━━ Task material ━━
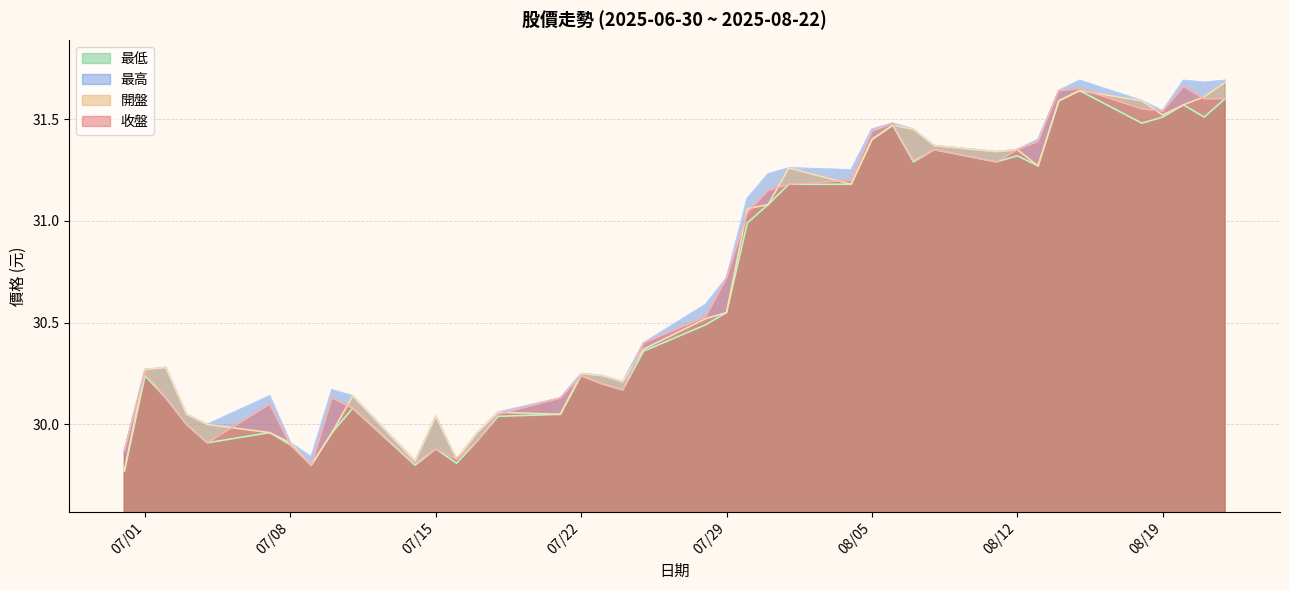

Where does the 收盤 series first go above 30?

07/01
━━━
━━ Task material ━━
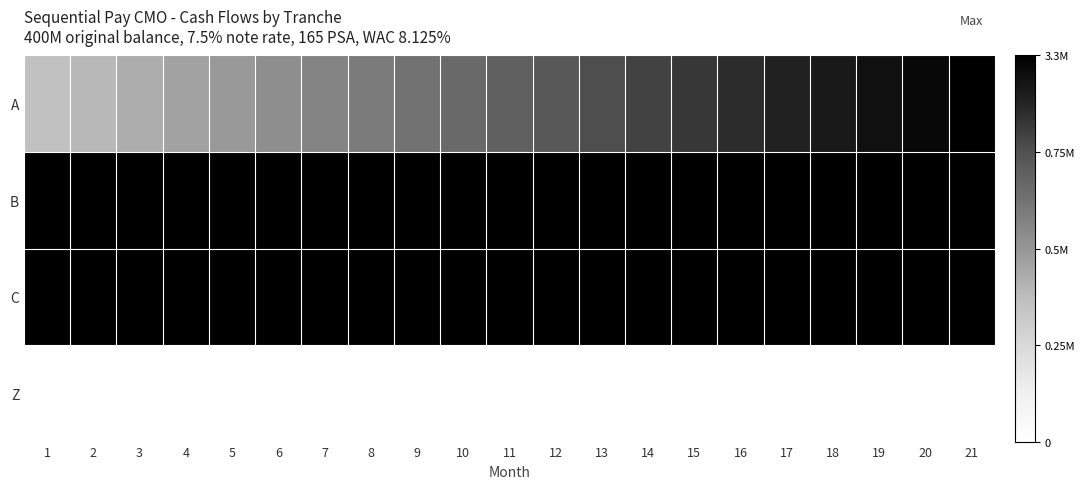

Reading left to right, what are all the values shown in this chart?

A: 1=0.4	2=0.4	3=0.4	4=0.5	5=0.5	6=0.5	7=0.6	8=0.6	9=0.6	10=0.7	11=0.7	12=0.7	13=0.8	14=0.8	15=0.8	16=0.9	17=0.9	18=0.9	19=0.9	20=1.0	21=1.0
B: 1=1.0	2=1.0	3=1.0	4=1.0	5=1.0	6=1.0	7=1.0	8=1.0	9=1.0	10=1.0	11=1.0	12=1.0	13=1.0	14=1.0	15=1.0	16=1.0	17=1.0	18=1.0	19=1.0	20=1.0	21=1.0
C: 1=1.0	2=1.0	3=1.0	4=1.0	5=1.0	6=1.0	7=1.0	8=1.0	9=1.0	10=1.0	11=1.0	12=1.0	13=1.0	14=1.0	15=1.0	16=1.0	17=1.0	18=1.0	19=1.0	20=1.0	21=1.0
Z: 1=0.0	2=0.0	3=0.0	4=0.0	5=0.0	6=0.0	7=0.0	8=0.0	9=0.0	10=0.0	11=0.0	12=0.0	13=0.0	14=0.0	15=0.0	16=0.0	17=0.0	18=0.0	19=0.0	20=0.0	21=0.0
━━━
━━ Task material ━━
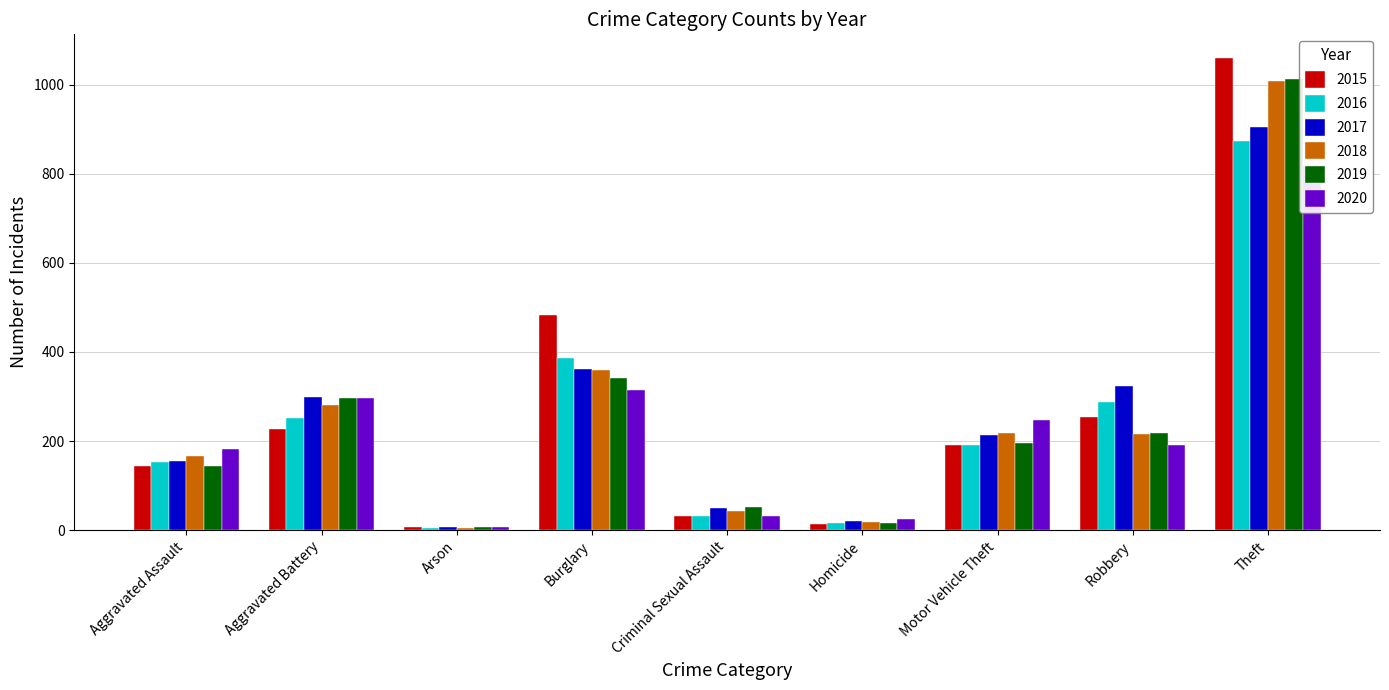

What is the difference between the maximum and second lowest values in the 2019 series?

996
━━━
_What you should do_.
Pick out each line of the listing above that contains the string "series" and copy it. Case counts.

_Task response_.
Where does the 收盤 series first go above 30?
What is the difference between the maximum and second lowest values in the 2019 series?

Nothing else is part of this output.